Here’s an example that prints the MIME type of every part of a multipart message structure:
>>> for part in msg.walk():
... print(part.get_content_type())
multipart/report
text/plain
message/delivery-status
text/plain
text/plain
message/rfc822
Message objects can also optionally contain two instance attributes, which can be used when generating the plain text of a MIME message.
The format of a MIME document allows for some text between the blank line following the headers, and the first multipart boundary string. Normally, this text is never visible in a MIME-aware mail reader because it falls outside the standard MIME armor. However, when viewing the raw text of the message, or when viewing the message in a non-MIME aware reader, this text can become visible.

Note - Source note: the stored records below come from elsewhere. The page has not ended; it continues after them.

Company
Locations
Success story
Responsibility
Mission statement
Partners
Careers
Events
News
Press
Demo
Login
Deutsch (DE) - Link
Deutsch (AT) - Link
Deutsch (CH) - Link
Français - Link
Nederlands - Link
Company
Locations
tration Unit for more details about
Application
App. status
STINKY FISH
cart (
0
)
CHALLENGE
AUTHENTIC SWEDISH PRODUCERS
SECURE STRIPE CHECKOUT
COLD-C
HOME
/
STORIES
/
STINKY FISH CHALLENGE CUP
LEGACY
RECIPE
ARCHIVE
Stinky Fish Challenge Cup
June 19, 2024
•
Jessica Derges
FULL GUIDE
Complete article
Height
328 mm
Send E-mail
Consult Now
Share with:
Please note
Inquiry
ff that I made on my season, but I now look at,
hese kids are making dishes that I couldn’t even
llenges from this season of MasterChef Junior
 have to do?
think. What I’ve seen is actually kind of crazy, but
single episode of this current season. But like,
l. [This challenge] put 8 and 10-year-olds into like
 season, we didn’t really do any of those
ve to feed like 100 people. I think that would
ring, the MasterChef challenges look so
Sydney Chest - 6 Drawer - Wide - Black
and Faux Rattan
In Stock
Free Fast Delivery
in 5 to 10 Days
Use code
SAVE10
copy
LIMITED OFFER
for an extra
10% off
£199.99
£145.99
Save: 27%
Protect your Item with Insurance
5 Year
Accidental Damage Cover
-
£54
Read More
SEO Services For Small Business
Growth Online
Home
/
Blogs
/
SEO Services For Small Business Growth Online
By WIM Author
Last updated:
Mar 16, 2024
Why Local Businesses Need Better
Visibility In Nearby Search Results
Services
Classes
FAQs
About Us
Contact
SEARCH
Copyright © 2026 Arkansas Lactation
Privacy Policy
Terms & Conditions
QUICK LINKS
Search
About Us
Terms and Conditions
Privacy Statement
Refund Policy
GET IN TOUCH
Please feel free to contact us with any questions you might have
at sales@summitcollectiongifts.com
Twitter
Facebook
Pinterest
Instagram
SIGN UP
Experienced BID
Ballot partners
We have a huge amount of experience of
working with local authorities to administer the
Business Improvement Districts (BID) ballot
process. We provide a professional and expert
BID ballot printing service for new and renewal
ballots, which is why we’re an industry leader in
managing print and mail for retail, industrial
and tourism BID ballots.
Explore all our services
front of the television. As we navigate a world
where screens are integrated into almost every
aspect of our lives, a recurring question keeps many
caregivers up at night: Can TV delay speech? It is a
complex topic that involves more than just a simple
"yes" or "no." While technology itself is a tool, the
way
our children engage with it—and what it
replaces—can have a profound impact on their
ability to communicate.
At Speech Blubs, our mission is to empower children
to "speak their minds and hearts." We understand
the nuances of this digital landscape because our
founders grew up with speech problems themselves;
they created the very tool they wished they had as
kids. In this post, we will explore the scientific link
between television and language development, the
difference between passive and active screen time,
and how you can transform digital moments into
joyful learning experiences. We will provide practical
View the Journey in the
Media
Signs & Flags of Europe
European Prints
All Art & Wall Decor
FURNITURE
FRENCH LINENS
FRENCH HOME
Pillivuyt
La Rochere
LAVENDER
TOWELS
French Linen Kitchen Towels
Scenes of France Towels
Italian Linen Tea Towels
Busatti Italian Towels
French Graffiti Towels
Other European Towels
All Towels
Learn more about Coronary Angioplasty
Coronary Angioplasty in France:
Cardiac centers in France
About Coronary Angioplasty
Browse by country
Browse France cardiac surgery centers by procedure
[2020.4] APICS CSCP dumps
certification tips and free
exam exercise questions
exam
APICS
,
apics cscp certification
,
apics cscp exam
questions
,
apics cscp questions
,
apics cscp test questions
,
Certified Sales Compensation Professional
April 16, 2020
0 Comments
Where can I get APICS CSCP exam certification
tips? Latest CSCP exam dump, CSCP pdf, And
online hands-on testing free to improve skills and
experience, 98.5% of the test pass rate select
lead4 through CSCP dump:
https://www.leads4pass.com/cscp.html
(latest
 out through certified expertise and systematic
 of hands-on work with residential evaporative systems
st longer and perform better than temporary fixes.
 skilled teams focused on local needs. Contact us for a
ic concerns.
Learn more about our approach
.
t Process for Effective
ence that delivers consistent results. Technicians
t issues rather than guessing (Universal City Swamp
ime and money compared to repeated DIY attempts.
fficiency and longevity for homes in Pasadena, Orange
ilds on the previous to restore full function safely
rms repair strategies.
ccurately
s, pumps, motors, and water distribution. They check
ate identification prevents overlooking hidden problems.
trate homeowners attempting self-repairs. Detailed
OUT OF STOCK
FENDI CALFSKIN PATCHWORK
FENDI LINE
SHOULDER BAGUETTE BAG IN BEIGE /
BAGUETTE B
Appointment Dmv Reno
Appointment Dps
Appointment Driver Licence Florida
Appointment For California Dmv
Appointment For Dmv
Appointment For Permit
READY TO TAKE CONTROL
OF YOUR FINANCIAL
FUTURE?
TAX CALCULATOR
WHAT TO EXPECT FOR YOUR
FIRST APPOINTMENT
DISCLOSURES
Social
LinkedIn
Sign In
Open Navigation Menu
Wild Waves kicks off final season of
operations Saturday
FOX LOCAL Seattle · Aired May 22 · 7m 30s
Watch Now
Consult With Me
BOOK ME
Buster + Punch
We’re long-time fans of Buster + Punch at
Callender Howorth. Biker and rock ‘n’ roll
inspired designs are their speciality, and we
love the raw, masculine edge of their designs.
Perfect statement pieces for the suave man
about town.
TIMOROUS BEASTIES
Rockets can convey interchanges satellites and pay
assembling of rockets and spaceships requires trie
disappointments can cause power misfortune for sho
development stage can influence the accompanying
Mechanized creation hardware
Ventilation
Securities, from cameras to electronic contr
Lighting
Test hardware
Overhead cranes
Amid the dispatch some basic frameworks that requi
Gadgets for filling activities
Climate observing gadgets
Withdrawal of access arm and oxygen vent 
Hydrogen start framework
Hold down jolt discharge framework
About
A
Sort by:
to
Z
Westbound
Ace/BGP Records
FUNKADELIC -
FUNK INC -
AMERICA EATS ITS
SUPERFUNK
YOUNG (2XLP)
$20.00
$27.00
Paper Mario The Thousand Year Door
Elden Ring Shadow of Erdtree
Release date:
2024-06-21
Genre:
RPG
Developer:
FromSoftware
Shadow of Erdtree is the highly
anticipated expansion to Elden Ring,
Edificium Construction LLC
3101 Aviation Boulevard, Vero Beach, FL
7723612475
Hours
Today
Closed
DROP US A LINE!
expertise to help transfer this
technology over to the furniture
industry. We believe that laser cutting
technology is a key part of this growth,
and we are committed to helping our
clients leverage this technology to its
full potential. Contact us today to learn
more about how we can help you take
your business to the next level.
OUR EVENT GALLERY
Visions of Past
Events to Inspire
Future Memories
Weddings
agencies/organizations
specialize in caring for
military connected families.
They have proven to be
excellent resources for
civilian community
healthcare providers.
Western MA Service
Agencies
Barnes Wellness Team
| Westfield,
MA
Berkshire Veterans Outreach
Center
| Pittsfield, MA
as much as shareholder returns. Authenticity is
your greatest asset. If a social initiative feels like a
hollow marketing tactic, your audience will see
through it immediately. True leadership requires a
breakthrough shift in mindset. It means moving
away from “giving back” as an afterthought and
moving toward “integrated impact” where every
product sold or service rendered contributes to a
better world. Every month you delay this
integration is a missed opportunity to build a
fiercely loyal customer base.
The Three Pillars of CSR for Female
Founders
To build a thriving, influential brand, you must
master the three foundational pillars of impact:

The preamble attribute contains this leading extra-armor text for MIME documents. When the Parser discovers some text after the headers but before the first boundary string, it assigns this text to the message’s preamble attribute. When the Generator is writing out the plain text representation of a MIME message, and it finds the message has a preamble attribute, it will write this text in the area between the headers and the first boundary. See email.parser and email.generator for details.
Note that if the message object has no preamble, the preamble attribute will be None.
The epilogue attribute acts the same way as the preamble attribute, except that it contains text that appears between the last boundary and the end of the message.
You do not need to set the epilogue to the empty string in order for the Generator to print a newline at the end of the file.